One example: Schools can serve only one starchy vegetable per week. That means if students have mashed potatoes on Monday, they can't have French fries on Friday. Corn also counts as a starchy vegetable, so it can no longer be paired with potatoes.
And schools must meet a weekly quota for serving dark green and orange vegetables.
In fact, the portion of fresh fruits and vegetables schools must serve has doubled.
Serving fresh produce costs more, and there's no guarantee students will eat it, Huron City Schools food service director Sue Whitaker said.
"If the kids didn't eat the half a cup of fruit, what makes them think they're going to eat a whole cup?" she asked.

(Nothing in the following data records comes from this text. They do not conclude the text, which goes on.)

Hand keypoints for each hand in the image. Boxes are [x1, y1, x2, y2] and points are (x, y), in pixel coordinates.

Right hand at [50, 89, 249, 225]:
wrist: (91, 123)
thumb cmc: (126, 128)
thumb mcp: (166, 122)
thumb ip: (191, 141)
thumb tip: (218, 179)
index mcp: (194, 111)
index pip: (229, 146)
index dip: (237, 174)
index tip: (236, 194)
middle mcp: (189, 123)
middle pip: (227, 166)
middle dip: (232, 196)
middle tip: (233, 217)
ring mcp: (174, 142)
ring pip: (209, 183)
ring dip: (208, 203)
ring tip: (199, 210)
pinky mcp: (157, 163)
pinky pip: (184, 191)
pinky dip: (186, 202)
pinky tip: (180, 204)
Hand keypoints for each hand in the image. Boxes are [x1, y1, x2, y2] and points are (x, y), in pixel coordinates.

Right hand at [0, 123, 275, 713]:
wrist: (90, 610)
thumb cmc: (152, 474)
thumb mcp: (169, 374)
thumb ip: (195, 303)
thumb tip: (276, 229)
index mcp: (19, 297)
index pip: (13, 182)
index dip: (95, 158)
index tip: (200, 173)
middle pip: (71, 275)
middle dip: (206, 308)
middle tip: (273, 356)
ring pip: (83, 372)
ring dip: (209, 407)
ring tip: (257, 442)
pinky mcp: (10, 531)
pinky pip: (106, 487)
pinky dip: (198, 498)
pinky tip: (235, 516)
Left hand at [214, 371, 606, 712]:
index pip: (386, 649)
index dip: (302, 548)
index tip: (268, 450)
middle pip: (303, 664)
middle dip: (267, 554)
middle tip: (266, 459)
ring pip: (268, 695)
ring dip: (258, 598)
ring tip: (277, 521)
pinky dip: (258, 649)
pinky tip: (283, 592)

Healthy Choices for Healthy Children Act
WHAT IT DOES:
• Restricts the sale of certain foods and beverages to students during the regular school day and before- and after-school programs in school districts.
• Requires each school district to designate staff to prepare an annual report detailing how they've complied with the standards.
• Prohibits the placement of vending machines in classrooms, except in specified circumstances.
• Permits breakfast provided as part of a federal school breakfast program to be offered in the classroom.
• Requires the Ohio Department of Education to begin a pilot program that will require students in participating districts to have at least 30 minutes of moderate to rigorous physical activity each school day.
• Requires schools to measure students' body mass index (a calculation of height and weight) in kindergarten, third, fifth and ninth grades, although districts can opt out.